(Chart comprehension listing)
╔══

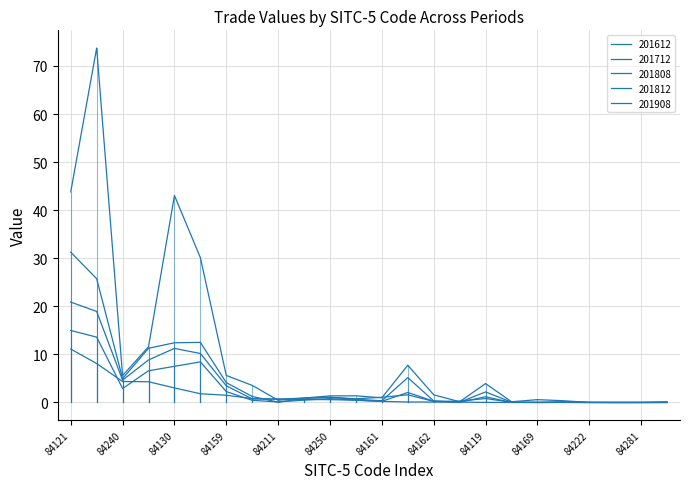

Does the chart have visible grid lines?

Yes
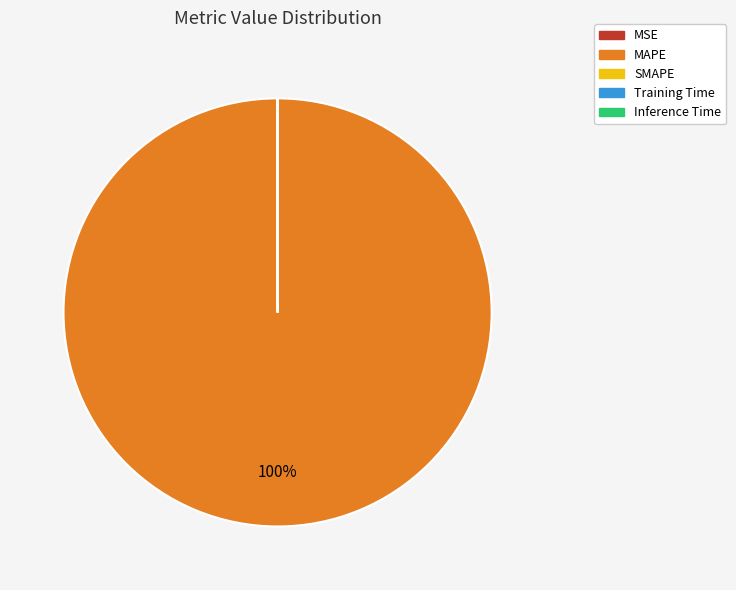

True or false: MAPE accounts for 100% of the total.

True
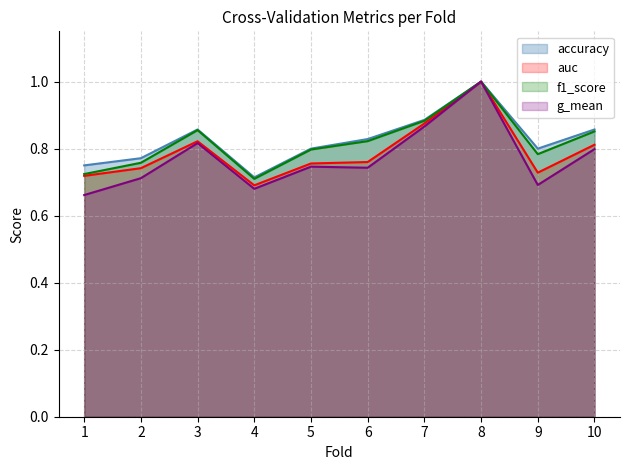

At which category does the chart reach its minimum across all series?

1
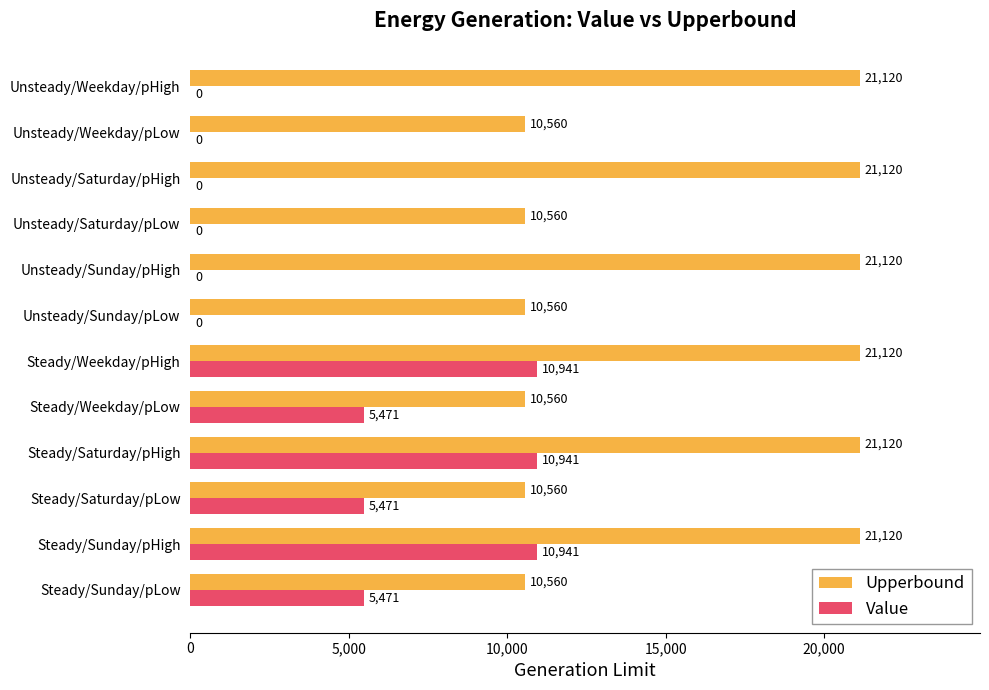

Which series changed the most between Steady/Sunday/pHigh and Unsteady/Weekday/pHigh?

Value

╚══

BRIEF: Copy the listing above word for word, from start to finish, but omit the pictures.

ANSWER SECTION:
Does the chart have visible grid lines?

Yes

True or false: MAPE accounts for 100% of the total.

True

At which category does the chart reach its minimum across all series?

1

Which series changed the most between Steady/Sunday/pHigh and Unsteady/Weekday/pHigh?

Value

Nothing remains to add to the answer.